## [PAGE TEXT]
........

Even if the climate cools, study finds, glaciers will continue to shrink

OHIO STATE UNIVERSITY

IMAGE
IMAGE: ICEBERGS NEAR GREENLAND FORM FROM ICE THAT HAS BROKEN OFF–OR CALVED–FROM GLACIERS ON THE ISLAND. A NEW STUDY SHOWS THAT THE GLACIERS ARE LOSING ICE RAPIDLY ENOUGH THAT, EVEN IF… view more CREDIT: PHOTO COURTESY MICHALEA KING

COLUMBUS, Ohio – Nearly 40 years of satellite data from Greenland shows that glaciers on the island have shrunk so much that even if global warming were to stop today, the ice sheet would continue shrinking.

The finding, published today, Aug. 13, in the journal Nature Communications Earth and Environment, means that Greenland’s glaciers have passed a tipping point of sorts, where the snowfall that replenishes the ice sheet each year cannot keep up with the ice that is flowing into the ocean from glaciers.

“We’ve been looking at these remote sensing observations to study how ice discharge and accumulation have varied,” said Michalea King, lead author of the study and a researcher at The Ohio State University’s Byrd Polar and Climate Research Center. “And what we’ve found is that the ice that’s discharging into the ocean is far surpassing the snow that’s accumulating on the surface of the ice sheet.”

........

## [REQUIREMENT A]
In the article on Greenland's shrinking glaciers, which journal published the study?
## [REQUIREMENT B]
Pick up the article on Greenland's shrinking glaciers right after its last sentence and keep writing it.

## [INFORMATION GIVEN]

........

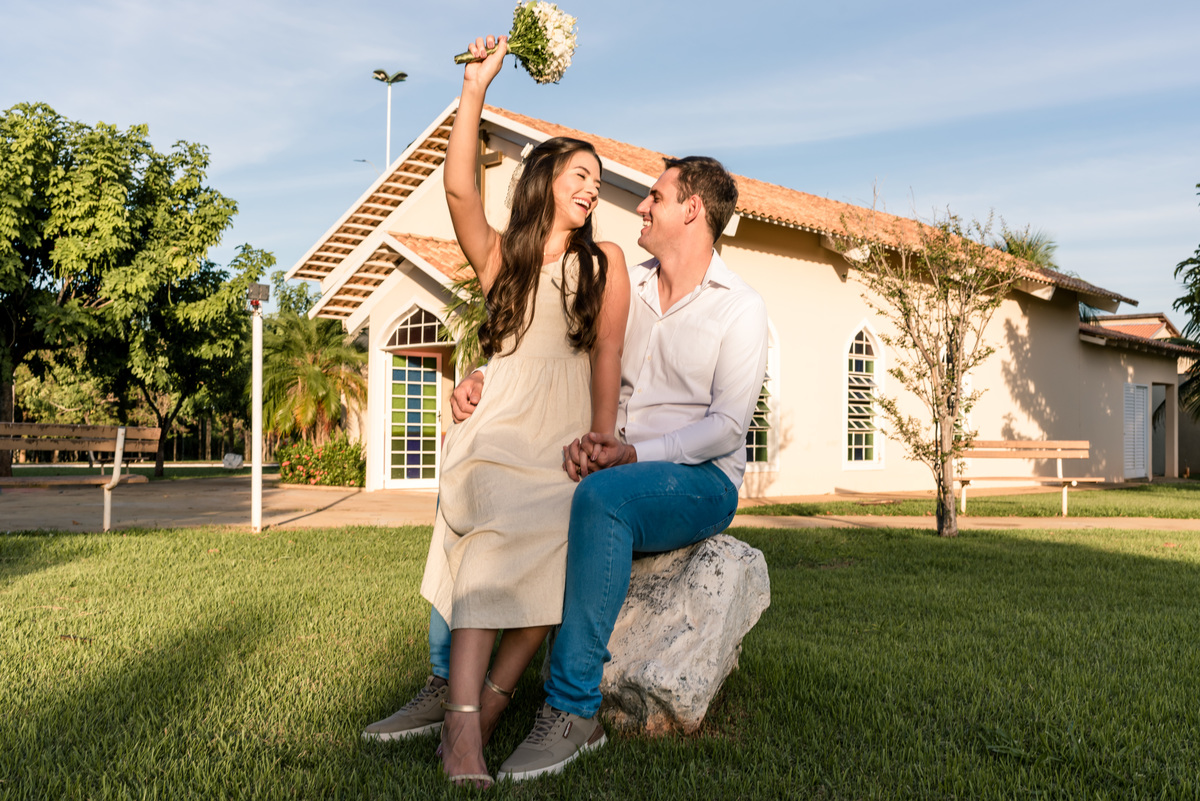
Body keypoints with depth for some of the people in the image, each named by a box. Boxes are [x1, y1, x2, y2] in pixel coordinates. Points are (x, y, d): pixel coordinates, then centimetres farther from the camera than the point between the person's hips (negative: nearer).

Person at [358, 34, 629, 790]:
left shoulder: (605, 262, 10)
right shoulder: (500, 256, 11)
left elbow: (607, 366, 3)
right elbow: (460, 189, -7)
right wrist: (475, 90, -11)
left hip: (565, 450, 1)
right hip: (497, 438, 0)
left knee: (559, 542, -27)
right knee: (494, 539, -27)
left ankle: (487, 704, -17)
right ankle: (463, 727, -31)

........

## [FINAL ANSWER A]
Nature Communications Earth and Environment.

## [FINAL ANSWER B]
King and other researchers analyzed monthly satellite data from more than 200 large glaciers draining into the ocean around Greenland. Their observations show how much ice breaks off into icebergs or melts from the glaciers into the ocean. They also show the amount of snowfall each year–the way these glaciers get replenished.

The researchers found that, throughout the 1980s and 90s, snow gained through accumulation and ice melted or calved from glaciers were mostly in balance, keeping the ice sheet intact. Through those decades, the researchers found, the ice sheets generally lost about 450 gigatons (about 450 billion tons) of ice each year from flowing outlet glaciers, which was replaced with snowfall.

“We are measuring the pulse of the ice sheet–how much ice glaciers drain at the edges of the ice sheet–which increases in the summer. And what we see is that it was relatively steady until a big increase in ice discharging to the ocean during a short five- to six-year period,” King said.

The researchers’ analysis found that the baseline of that pulse–the amount of ice being lost each year–started increasing steadily around 2000, so that the glaciers were losing about 500 gigatons each year. Snowfall did not increase at the same time, and over the last decade, the rate of ice loss from glaciers has stayed about the same–meaning the ice sheet has been losing ice more rapidly than it’s being replenished.

“Glaciers have been sensitive to seasonal melt for as long as we’ve been able to observe it, with spikes in ice discharge in the summer,” she said. “But starting in 2000, you start superimposing that seasonal melt on a higher baseline–so you’re going to get even more losses.”

Before 2000, the ice sheet would have about the same chance to gain or lose mass each year. In the current climate, the ice sheet will gain mass in only one out of every 100 years.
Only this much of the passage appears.